Mayors Bloomberg and Giuliani Oversaw NYC's Segregation Increase
By Albert Samaha
Folks have been in a real reflective mood in these waning days of the Michael Bloomberg Administration. Sunday's New York Times, for instance, dedicated much its New York section to detailing and assessing the three-term mayor's rule--from his sweeping quality-of-life accomplishments to his "tireless coddling" of Wall Street to his regular attendance at a favorite restaurant.
As much of this retrospective reminds us, the narrative arc of Bloomberg's era picked up where his predecessor, Rudy Giuliani, left off. Despite differences in temperament and political tactics, the mayors' combined 20 years in City Hall tell a cohesive tale: New York City's transformation into a modern, healthy, smooth-operating metropolis that proudly stands as "America's safest big city."
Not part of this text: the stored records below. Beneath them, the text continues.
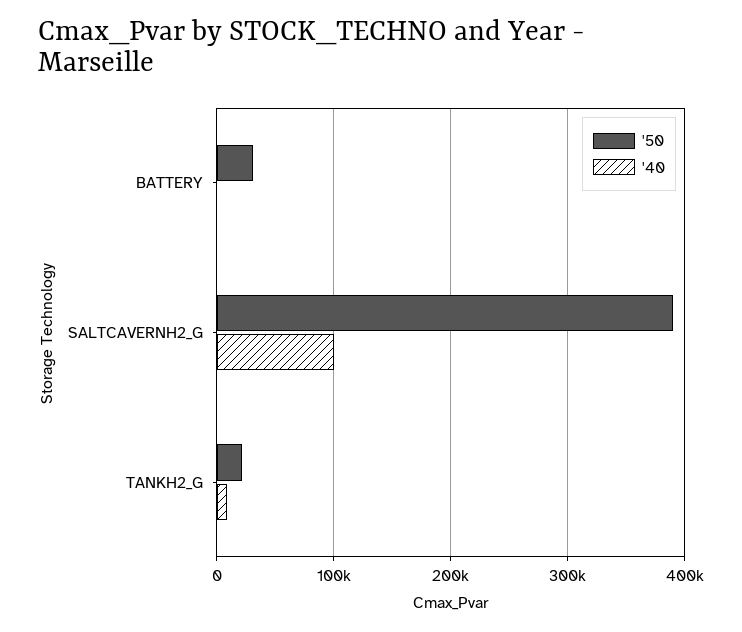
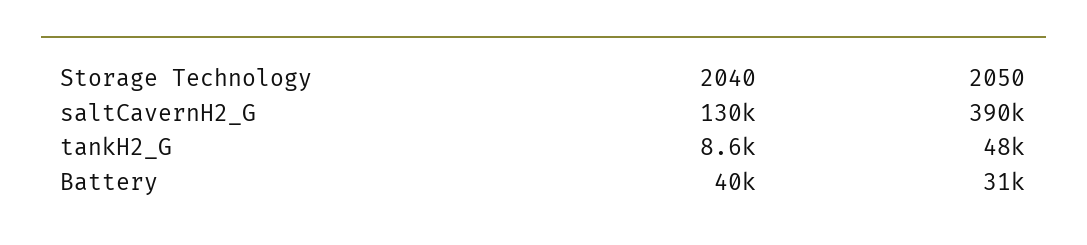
  {
    "'50": {
      "BATTERY": 31000,
      "SALTCAVERNH2_G": 390000,
-     "TANKH2_G": 20000
+     "TANKH2_G": 48000
    },
    "'40": {
-     "BATTERY": 0,
+     "BATTERY": 40000,
-     "SALTCAVERNH2_G": 100000,
+     "SALTCAVERNH2_G": 130000,
      "TANKH2_G": 8600
    }
  }

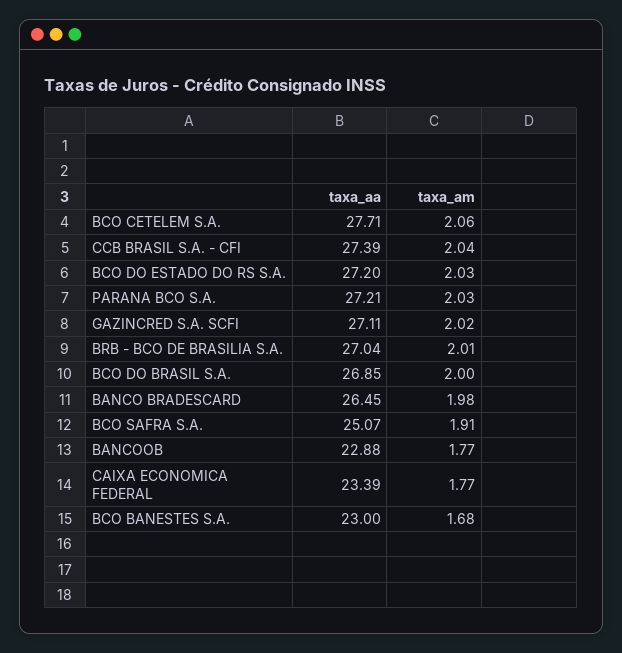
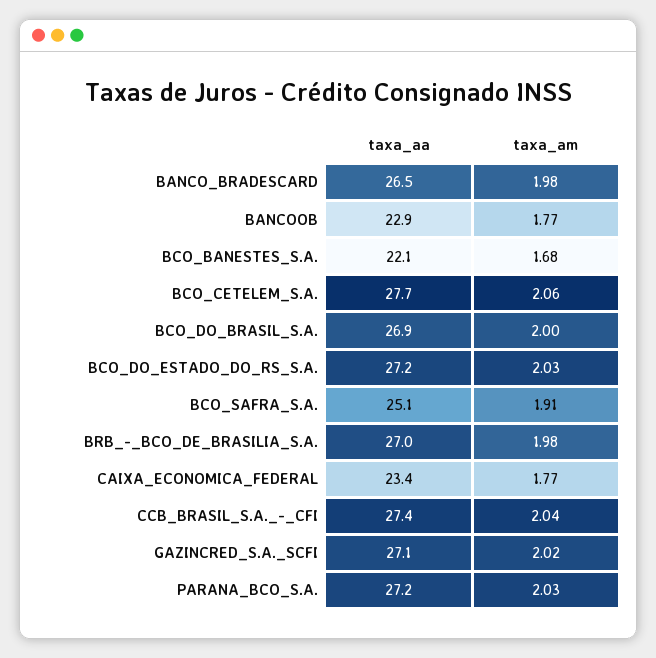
  {
    "taxa_aa": {
      "BCO CETELEM S.A.": 27.71,
      "CCB BRASIL S.A. - CFI": 27.39,
      "BCO DO ESTADO DO RS S.A.": 27.2,
      "PARANA BCO S.A.": 27.21,
      "GAZINCRED S.A. SCFI": 27.11,
      "BRB - BCO DE BRASILIA S.A.": 27.04,
      "BCO DO BRASIL S.A.": 26.85,
      "BANCO BRADESCARD": 26.45,
      "BCO SAFRA S.A.": 25.07,
      "BANCOOB": 22.88,
      "CAIXA ECONOMICA FEDERAL": 23.39,
-     "BCO BANESTES S.A.": 23
+     "BCO BANESTES S.A.": 22.1
    },
    "taxa_am": {
      "BCO CETELEM S.A.": 2.06,
      "CCB BRASIL S.A. - CFI": 2.04,
      "BCO DO ESTADO DO RS S.A.": 2.03,
      "PARANA BCO S.A.": 2.03,
      "GAZINCRED S.A. SCFI": 2.02,
-     "BRB - BCO DE BRASILIA S.A.": 2.01,
+     "BRB - BCO DE BRASILIA S.A.": 1.98,
      "BCO DO BRASIL S.A.": 2,
      "BANCO BRADESCARD": 1.98,
      "BCO SAFRA S.A.": 1.91,
      "BANCOOB": 1.77,
      "CAIXA ECONOMICA FEDERAL": 1.77,
      "BCO BANESTES S.A.": 1.68
    }
  }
But the social contract Bloomberg and Giuliani drew up has some important fine print at the bottom. During their tenures, New York City has also stood as America's most increasingly segregated big city.
In The Atlantic's September issue, the magazine published illuminating stats from an Urban Institute study that measured segregation using a metric called the Index of Dissimilarity. The Social Science Data Analysis Network (SSDAN), which compiles the index scores among its Census analysis, explains the measurement this way: "If a city's white-black dissimilarity index were 65, that would mean that 65% of white people would need to move to another neighborhood to make whites and blacks evenly distributed across all neighborhoods."